"""

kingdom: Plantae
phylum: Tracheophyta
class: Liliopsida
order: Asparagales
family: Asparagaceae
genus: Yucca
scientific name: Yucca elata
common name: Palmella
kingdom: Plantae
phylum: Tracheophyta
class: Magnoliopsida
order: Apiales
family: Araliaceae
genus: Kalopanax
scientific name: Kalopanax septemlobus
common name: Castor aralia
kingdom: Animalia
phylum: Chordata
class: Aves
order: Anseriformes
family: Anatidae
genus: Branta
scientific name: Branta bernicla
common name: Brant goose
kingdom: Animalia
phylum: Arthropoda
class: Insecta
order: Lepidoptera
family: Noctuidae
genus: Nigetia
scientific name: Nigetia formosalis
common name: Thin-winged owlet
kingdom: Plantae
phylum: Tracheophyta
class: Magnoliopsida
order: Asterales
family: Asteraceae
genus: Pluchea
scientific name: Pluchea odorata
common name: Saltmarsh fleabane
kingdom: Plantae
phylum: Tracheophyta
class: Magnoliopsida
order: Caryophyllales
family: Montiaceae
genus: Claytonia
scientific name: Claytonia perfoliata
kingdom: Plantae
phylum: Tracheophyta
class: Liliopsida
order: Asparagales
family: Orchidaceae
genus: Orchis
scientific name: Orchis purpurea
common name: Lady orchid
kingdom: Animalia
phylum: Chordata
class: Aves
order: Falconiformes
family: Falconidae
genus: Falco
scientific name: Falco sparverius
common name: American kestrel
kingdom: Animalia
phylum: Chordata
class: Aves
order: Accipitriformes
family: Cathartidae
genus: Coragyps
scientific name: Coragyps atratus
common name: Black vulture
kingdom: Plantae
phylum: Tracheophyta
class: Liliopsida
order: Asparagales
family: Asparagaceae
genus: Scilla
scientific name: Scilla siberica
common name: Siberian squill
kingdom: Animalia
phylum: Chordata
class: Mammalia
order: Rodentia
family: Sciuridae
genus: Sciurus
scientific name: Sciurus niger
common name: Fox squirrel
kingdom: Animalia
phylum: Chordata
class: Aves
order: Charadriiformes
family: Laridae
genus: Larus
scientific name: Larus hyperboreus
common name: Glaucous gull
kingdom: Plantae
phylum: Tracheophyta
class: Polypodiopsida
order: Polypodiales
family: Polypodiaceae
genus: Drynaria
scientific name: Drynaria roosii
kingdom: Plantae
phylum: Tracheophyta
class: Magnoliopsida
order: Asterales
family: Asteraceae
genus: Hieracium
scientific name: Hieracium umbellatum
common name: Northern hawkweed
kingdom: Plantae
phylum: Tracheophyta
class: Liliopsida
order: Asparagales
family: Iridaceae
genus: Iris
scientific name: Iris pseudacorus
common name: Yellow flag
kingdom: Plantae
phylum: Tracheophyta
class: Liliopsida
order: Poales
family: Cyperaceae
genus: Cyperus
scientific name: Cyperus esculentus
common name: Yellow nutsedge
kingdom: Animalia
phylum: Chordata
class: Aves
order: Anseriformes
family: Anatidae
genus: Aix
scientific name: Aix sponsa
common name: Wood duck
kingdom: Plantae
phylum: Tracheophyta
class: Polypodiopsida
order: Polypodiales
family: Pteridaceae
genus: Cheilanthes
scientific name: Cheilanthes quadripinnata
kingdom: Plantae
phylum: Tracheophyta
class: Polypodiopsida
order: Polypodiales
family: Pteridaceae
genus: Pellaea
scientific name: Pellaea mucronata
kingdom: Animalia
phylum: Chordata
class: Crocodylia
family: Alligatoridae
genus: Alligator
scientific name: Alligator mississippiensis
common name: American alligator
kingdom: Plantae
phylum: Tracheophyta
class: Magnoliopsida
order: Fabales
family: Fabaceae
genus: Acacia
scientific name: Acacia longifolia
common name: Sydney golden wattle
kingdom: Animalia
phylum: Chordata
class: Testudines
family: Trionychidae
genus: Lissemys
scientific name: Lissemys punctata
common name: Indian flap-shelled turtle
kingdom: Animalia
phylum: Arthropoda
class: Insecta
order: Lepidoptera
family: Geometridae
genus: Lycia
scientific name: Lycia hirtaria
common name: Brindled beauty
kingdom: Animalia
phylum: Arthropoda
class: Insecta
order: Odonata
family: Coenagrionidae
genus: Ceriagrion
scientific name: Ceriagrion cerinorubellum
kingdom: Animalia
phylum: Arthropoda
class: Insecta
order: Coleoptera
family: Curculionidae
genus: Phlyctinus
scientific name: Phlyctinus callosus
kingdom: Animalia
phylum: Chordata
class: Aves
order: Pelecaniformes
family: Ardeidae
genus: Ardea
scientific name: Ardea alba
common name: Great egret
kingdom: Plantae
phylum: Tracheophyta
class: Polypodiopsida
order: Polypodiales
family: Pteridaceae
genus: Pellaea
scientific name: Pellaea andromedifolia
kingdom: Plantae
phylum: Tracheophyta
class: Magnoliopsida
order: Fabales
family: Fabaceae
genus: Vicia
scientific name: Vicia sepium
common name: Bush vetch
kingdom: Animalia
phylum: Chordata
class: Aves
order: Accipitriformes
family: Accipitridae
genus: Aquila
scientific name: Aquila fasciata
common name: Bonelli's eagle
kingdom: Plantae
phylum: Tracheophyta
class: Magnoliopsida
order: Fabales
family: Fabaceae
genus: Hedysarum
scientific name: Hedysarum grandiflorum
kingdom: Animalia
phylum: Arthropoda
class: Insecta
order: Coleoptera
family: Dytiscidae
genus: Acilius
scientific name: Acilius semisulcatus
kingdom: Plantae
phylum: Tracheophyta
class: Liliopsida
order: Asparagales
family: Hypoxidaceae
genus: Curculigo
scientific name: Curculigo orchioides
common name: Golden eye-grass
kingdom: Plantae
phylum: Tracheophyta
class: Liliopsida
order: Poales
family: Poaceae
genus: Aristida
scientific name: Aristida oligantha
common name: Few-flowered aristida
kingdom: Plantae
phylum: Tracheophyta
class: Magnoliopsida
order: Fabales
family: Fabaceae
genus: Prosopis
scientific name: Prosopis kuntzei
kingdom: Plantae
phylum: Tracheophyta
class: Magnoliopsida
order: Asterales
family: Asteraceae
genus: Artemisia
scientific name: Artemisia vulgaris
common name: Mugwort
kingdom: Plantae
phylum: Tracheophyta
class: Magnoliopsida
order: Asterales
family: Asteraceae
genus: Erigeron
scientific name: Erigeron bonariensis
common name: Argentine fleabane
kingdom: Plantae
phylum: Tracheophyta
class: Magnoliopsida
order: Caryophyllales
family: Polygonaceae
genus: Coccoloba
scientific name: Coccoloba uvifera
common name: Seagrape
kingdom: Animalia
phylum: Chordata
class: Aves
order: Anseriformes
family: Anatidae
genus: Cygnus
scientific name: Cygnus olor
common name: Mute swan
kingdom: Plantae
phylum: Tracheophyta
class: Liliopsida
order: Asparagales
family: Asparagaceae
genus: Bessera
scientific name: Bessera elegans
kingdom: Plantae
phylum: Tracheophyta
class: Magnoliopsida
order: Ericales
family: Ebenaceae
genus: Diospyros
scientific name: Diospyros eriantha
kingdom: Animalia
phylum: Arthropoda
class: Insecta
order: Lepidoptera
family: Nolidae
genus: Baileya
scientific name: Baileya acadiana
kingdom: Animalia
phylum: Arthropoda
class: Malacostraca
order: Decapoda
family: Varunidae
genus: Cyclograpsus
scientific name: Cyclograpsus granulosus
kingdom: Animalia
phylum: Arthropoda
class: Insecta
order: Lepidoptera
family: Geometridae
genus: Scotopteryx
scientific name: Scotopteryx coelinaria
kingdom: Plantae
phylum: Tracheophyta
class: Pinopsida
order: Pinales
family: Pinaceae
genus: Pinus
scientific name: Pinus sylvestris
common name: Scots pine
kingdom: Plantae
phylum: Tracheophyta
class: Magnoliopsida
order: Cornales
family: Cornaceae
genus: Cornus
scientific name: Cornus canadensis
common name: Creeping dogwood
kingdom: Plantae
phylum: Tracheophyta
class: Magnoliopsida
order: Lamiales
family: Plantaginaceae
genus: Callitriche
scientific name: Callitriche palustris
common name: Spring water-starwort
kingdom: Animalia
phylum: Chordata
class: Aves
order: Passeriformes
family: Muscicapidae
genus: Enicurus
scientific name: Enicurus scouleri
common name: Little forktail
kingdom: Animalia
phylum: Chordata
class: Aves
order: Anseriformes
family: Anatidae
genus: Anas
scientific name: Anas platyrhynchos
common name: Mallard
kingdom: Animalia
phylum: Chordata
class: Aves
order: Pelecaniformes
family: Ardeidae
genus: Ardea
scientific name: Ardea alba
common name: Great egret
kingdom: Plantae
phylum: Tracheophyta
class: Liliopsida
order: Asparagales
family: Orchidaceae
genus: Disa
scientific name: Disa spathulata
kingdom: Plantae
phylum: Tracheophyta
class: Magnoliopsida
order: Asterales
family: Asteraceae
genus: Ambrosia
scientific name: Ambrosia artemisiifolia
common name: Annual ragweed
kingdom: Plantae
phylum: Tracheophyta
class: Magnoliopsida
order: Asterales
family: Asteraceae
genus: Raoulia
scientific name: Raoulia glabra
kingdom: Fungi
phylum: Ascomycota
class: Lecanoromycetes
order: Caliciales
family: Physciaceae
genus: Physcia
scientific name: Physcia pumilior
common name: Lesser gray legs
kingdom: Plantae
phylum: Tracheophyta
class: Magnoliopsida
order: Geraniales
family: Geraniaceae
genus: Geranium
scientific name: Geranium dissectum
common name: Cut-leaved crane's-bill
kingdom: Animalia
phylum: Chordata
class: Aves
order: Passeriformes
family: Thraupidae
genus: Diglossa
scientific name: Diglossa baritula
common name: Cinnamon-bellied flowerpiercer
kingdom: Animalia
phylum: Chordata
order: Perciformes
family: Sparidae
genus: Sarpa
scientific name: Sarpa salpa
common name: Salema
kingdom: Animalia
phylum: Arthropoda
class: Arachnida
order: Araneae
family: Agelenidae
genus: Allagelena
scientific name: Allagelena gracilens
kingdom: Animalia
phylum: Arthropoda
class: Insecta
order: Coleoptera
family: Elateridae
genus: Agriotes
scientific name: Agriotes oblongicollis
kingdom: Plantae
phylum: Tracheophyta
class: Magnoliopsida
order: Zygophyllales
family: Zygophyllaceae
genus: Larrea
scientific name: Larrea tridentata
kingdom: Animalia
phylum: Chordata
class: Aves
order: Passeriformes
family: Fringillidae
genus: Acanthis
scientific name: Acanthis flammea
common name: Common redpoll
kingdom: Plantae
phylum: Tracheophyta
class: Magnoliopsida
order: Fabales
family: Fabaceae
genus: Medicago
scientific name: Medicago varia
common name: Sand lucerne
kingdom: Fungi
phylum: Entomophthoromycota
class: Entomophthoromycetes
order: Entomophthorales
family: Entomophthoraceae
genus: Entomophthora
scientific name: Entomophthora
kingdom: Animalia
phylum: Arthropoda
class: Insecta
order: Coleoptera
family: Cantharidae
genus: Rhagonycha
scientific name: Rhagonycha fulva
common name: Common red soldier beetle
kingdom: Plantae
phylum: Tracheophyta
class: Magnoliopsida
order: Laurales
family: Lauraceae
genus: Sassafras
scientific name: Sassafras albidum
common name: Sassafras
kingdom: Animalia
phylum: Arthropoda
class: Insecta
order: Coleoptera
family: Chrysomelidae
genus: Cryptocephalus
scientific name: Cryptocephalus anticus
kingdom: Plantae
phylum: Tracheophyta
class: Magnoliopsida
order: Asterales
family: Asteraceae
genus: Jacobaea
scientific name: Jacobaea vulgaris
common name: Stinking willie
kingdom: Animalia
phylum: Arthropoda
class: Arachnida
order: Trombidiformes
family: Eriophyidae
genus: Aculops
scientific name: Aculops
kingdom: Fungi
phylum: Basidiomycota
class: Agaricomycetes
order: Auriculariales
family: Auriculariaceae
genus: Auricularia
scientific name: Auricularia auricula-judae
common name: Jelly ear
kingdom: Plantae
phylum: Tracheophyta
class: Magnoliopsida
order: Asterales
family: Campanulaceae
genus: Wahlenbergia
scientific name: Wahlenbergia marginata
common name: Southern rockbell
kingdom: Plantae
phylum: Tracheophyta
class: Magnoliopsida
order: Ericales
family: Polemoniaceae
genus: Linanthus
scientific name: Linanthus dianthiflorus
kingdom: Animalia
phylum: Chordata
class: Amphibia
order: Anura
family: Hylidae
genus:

"""

Rewrite the records from the line that contains "common name: Cinnamon-bellied flowerpiercer" down to the line that contains "scientific name: Rhagonycha fulva", with every "phylum" changed to "division" and nothing else altered; give back only those lines.

SOLUTION:
common name: Cinnamon-bellied flowerpiercer
kingdom: Animalia
division: Chordata
order: Perciformes
family: Sparidae
genus: Sarpa
scientific name: Sarpa salpa
common name: Salema
kingdom: Animalia
division: Arthropoda
class: Arachnida
order: Araneae
family: Agelenidae
genus: Allagelena
scientific name: Allagelena gracilens
kingdom: Animalia
division: Arthropoda
class: Insecta
order: Coleoptera
family: Elateridae
genus: Agriotes
scientific name: Agriotes oblongicollis
kingdom: Plantae
division: Tracheophyta
class: Magnoliopsida
order: Zygophyllales
family: Zygophyllaceae
genus: Larrea
scientific name: Larrea tridentata
kingdom: Animalia
division: Chordata
class: Aves
order: Passeriformes
family: Fringillidae
genus: Acanthis
scientific name: Acanthis flammea
common name: Common redpoll
kingdom: Plantae
division: Tracheophyta
class: Magnoliopsida
order: Fabales
family: Fabaceae
genus: Medicago
scientific name: Medicago varia
common name: Sand lucerne
kingdom: Fungi
division: Entomophthoromycota
class: Entomophthoromycetes
order: Entomophthorales
family: Entomophthoraceae
genus: Entomophthora
scientific name: Entomophthora
kingdom: Animalia
division: Arthropoda
class: Insecta
order: Coleoptera
family: Cantharidae
genus: Rhagonycha
scientific name: Rhagonycha fulva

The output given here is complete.